Osmanlı Müdafaa-ı Hukûk-ı Nisvan Cemiyeti (Ottoman Society for the Defense of Women's Rights) was a women's organization in the Ottoman Empire, founded in 1913. It was the first Muslim women's organization as well as the main women's suffrage organization in Ottoman Empire and later day Turkey.

==History==
The issue of women's rights had been discussed during the Tanzimat era of modernization reforms in the 19th century, when girls' schools had been founded and a women's press emerged. However, it was not until after the Revolution of 1908 that it became possible to establish a political organization to actively work for women's rights. The Osmanlı Müdafaa-ı Hukûk-ı Nisvan Cemiyeti was founded by Nuriye Ulviye Mevlan Civelek in 1913. It became the main force within the new Turkish women's movement.
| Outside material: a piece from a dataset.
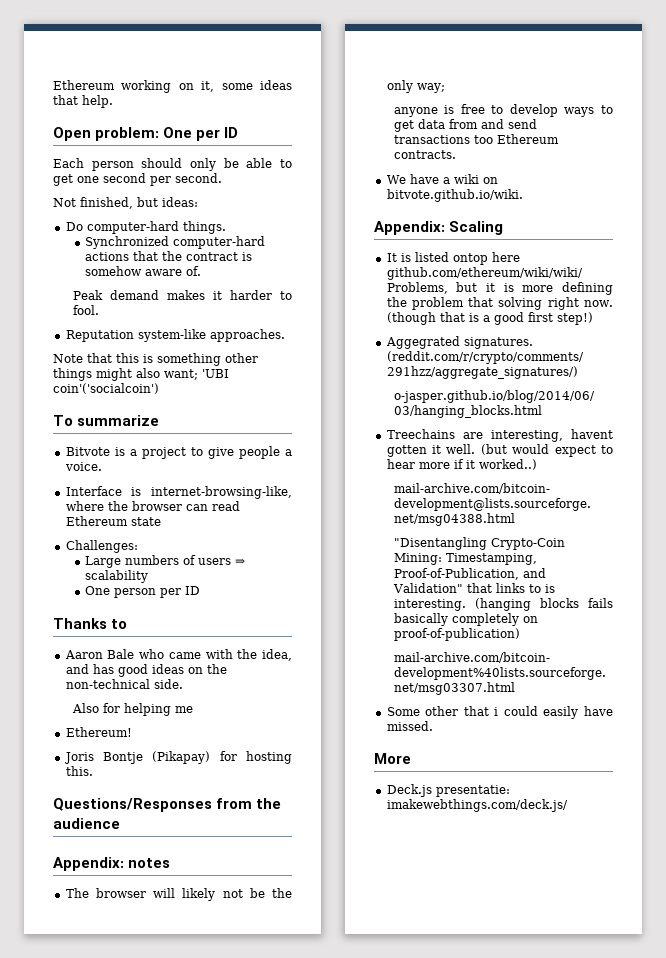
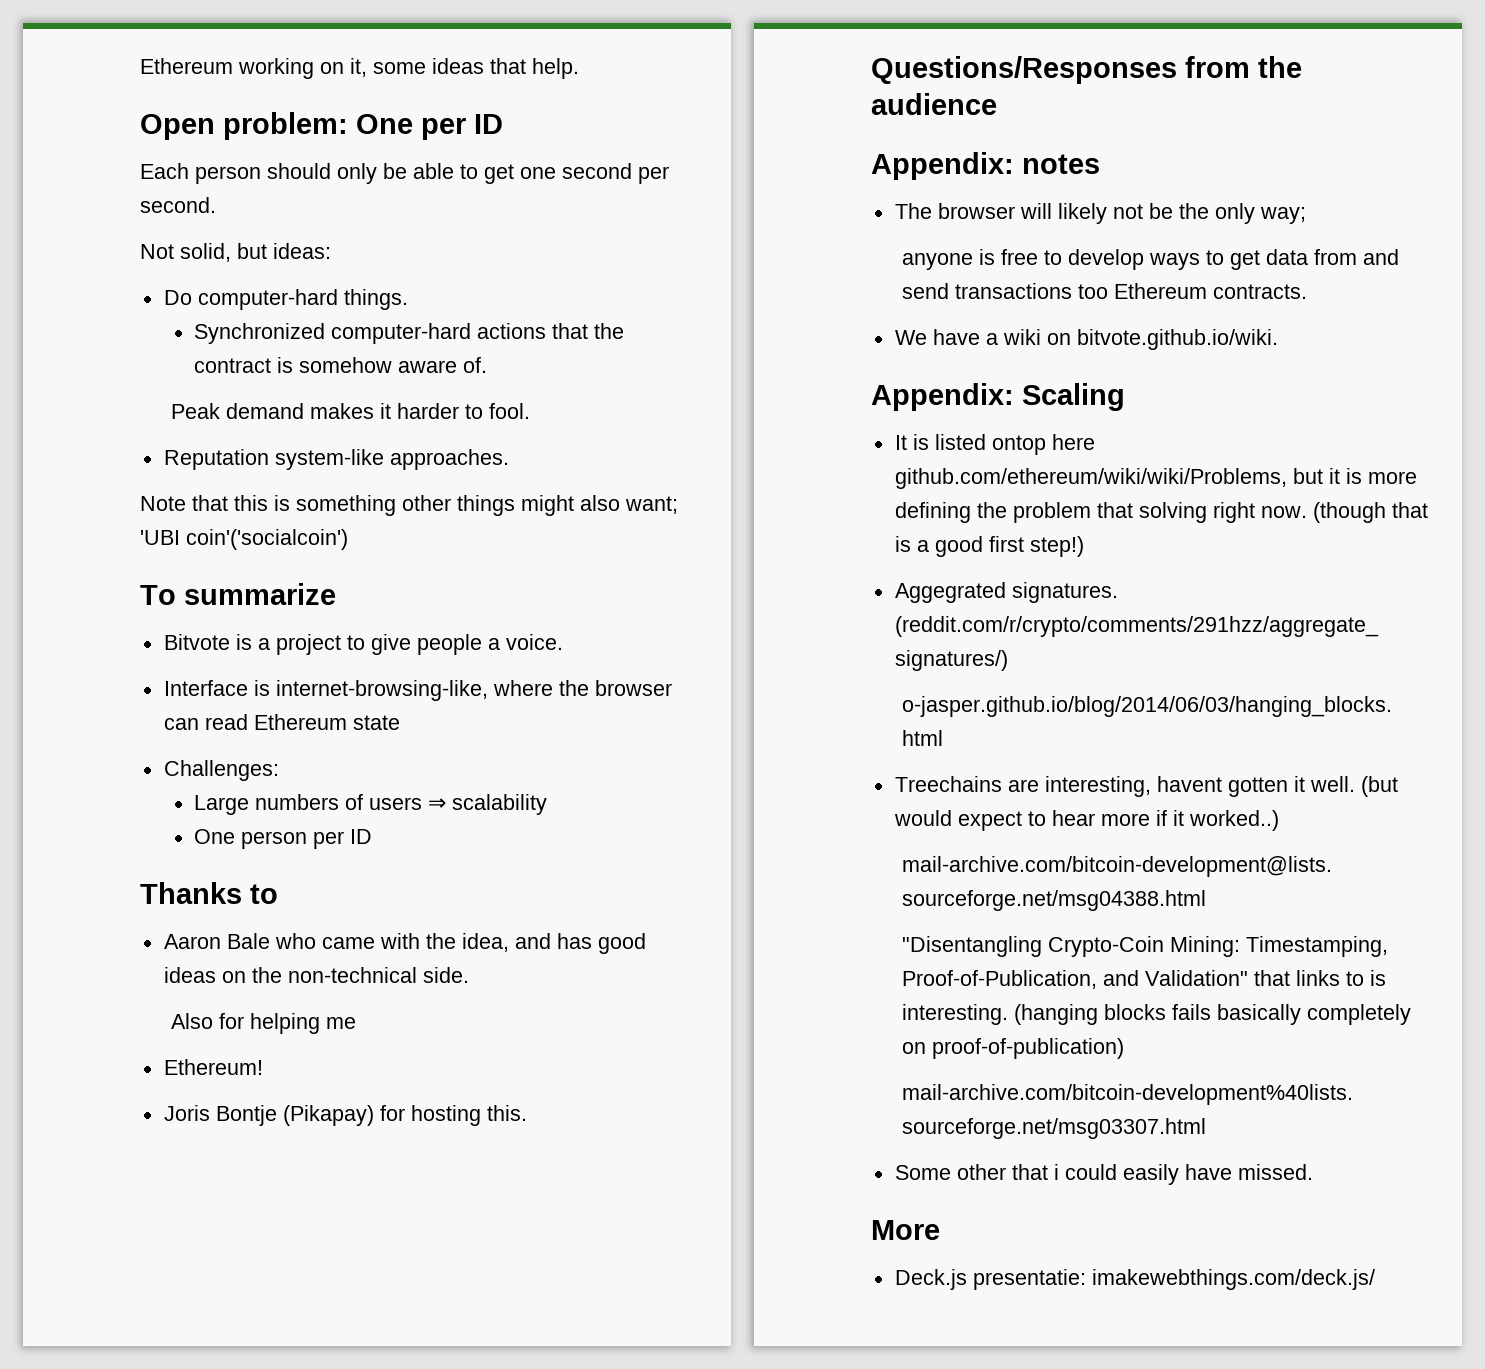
[80,197,133,209] finished, -> [180,243,231,262] solid,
The organization mainly worked through the women's magazine Women's World (Kadınlar Dünyası), which had been established the same year. The magazine voiced the demands of the organization. The Osmanlı Müdafaa-ı Hukûk-ı Nisvan Cemiyeti advocated for women's liberation and participation in society alongside men by educating and enrolling women in the work force.

It also spoke in favor of dress reform and advocated the removal of the veil, at least by replacing the full covering veil with a simple headscarf. The Kadınlar Dünyası was the first Muslim magazine to publish photographs of women (highly controversial at the time) and featured unveiled women dressed in modern costumes, primarily members and contributors of the Osmanlı Müdafaa-ı Hukûk-ı Nisvan Cemiyeti and the Kadınlar Dünyası.